*Requirements:*
Put the part of the rows below that opens with the line containing "class: Squamata" and runs through the end of the rows into a Markdown table with the columns Number and Line, numbering each line and skipping blank lines. Leave the pictures out.

::::::

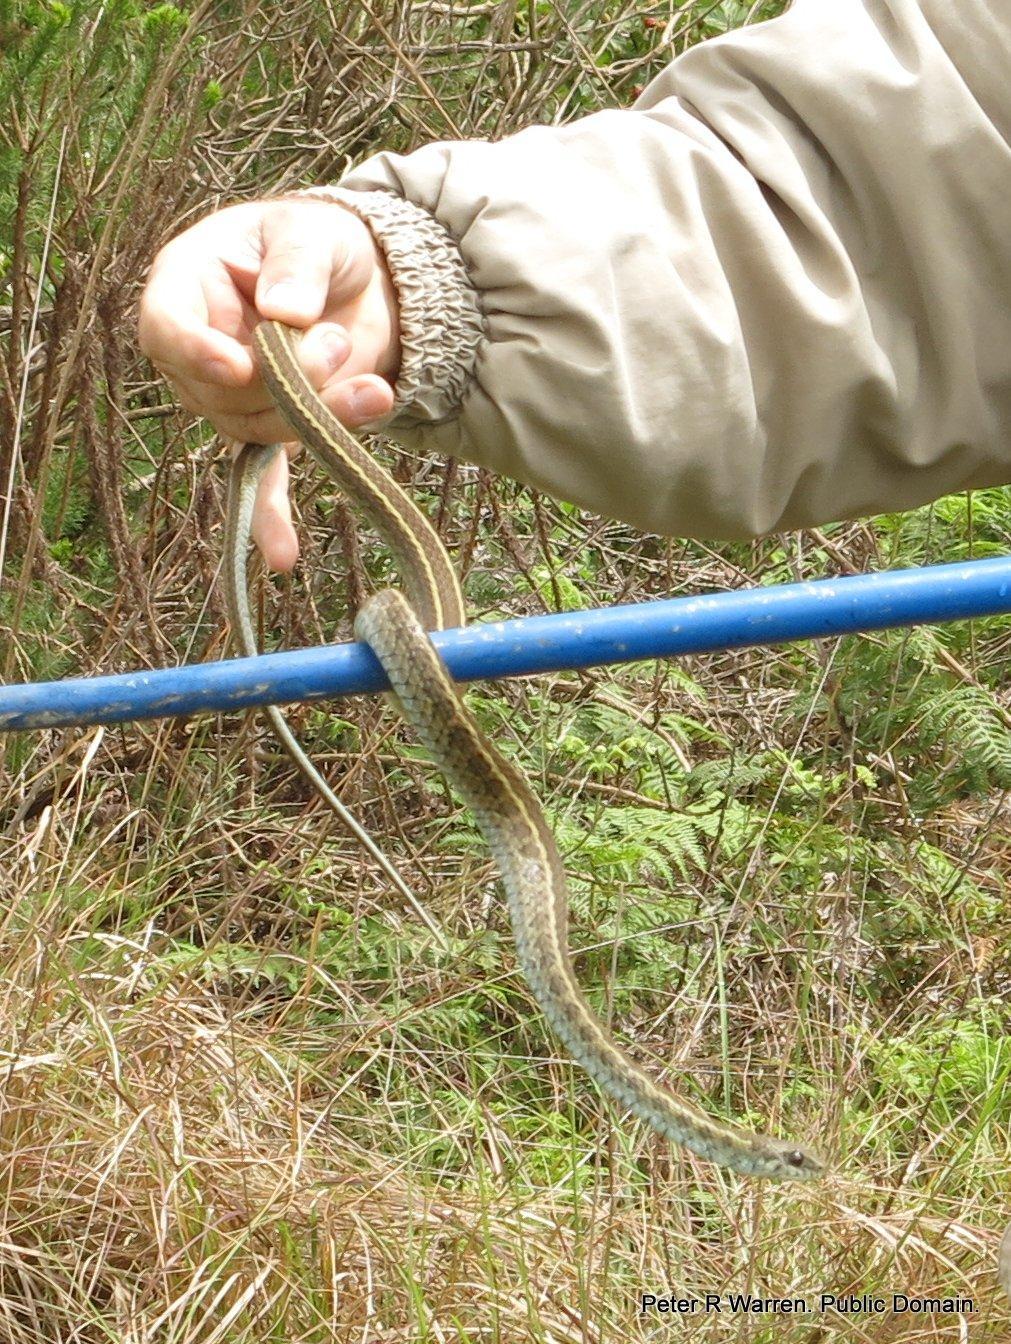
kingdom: Animalia
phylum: Chordata
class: Squamata
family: Psammophiidae
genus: Psammophylax
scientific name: Psammophylax rhombeatus
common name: Rhombic skaapsteker
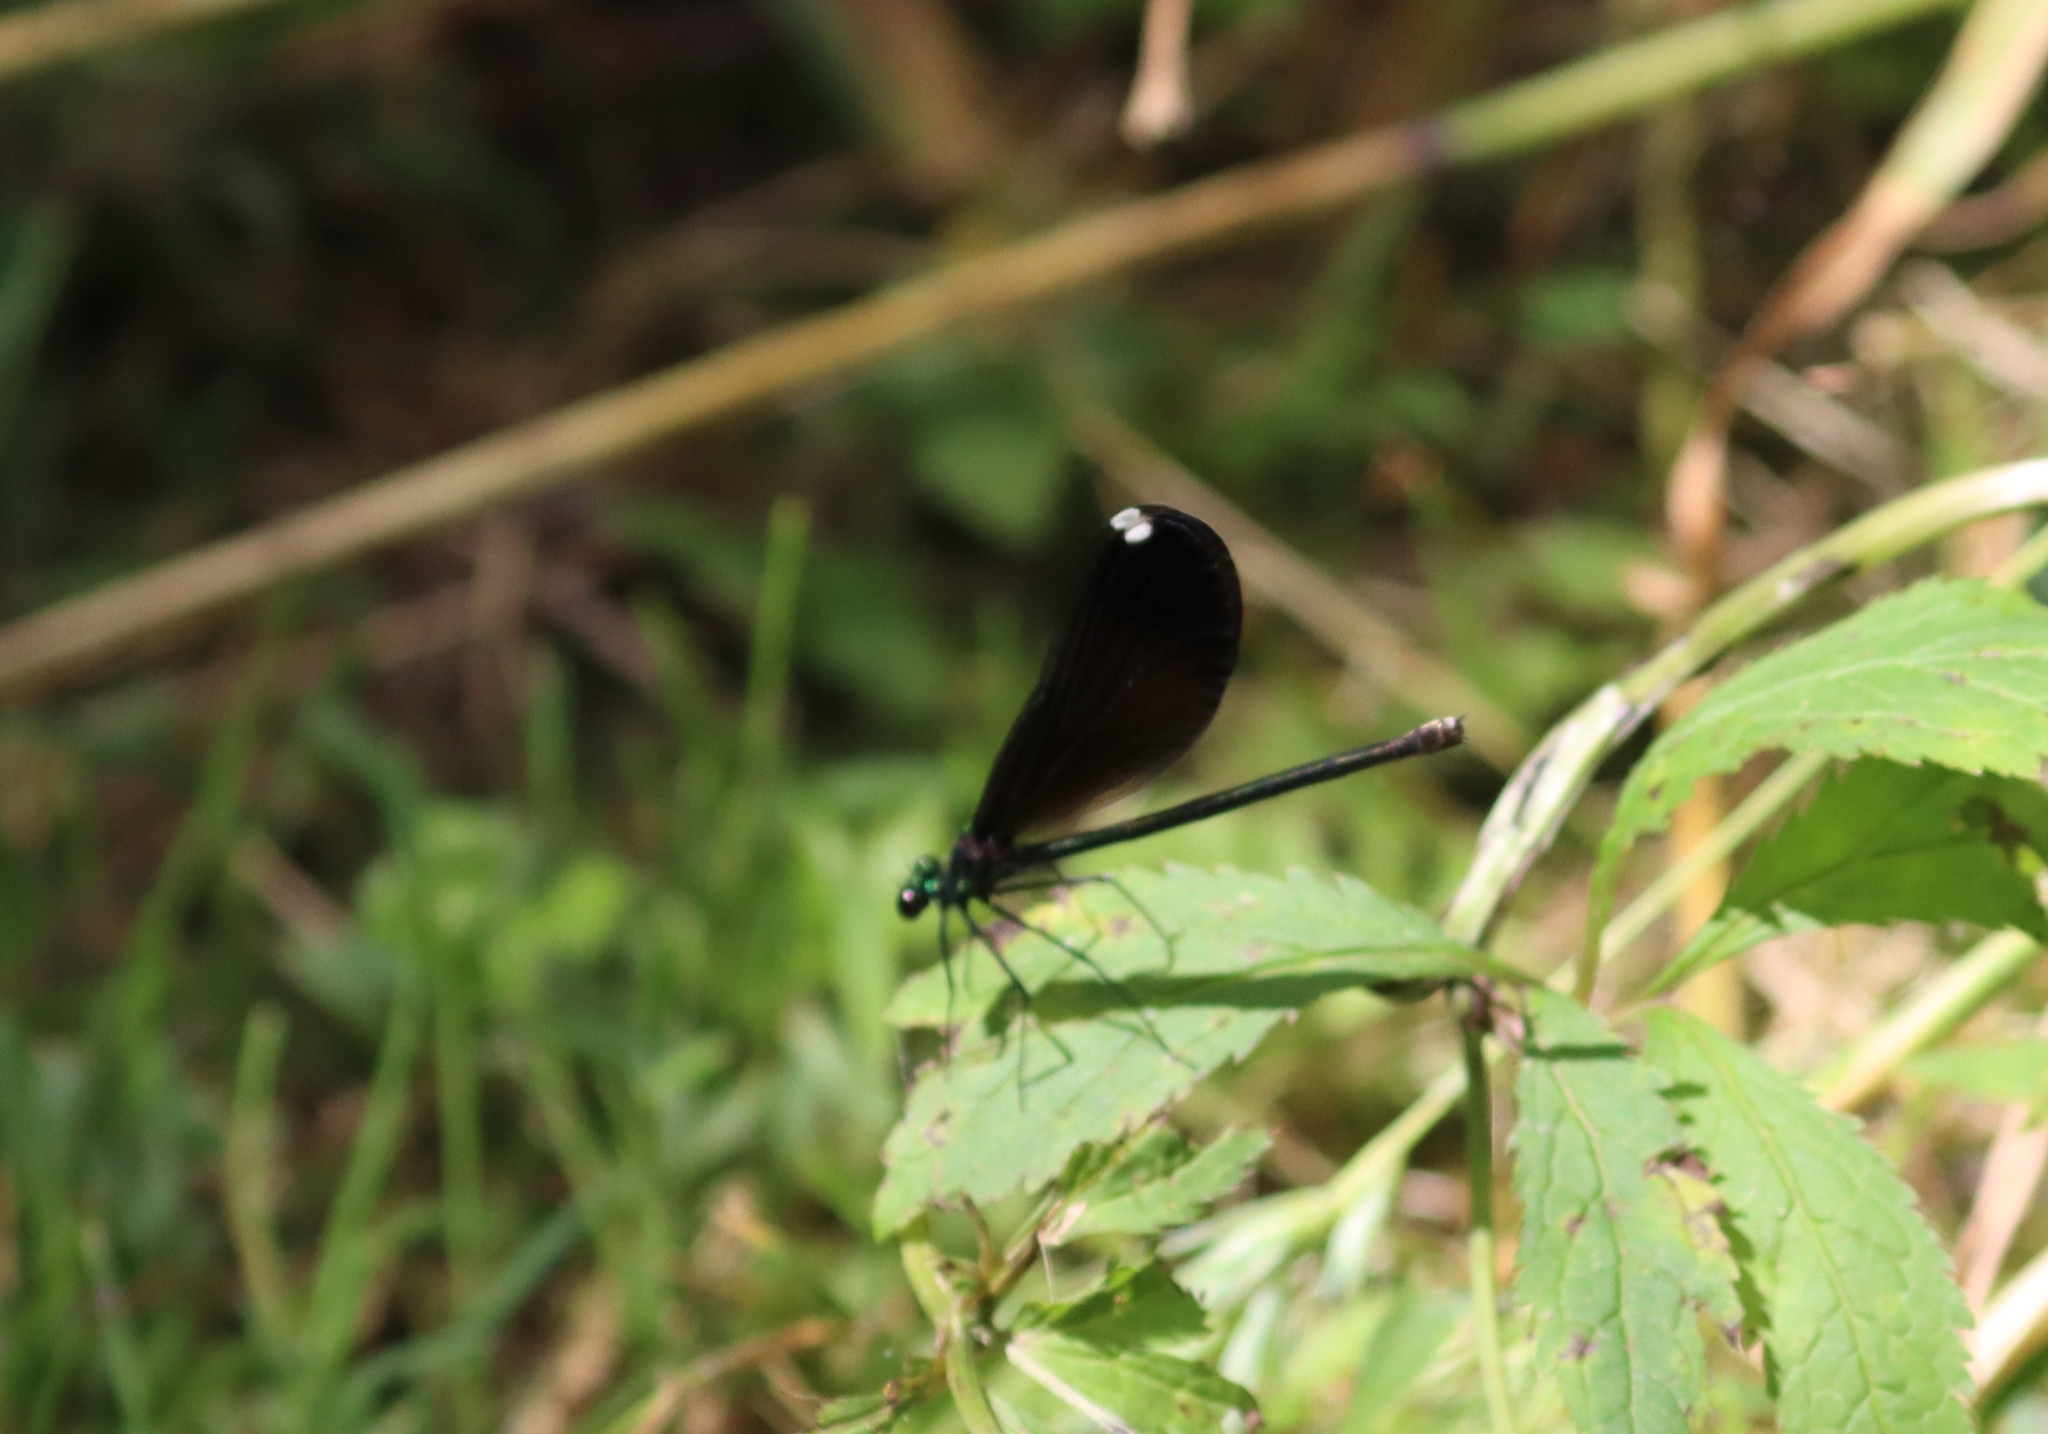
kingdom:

::::::

*Solution below:*
| Number | Line |
|---|---|
| 1 | class: Squamata |
| 2 | family: Psammophiidae |
| 3 | genus: Psammophylax |
| 4 | scientific name: Psammophylax rhombeatus |
| 5 | common name: Rhombic skaapsteker |
| 6 | kingdom: |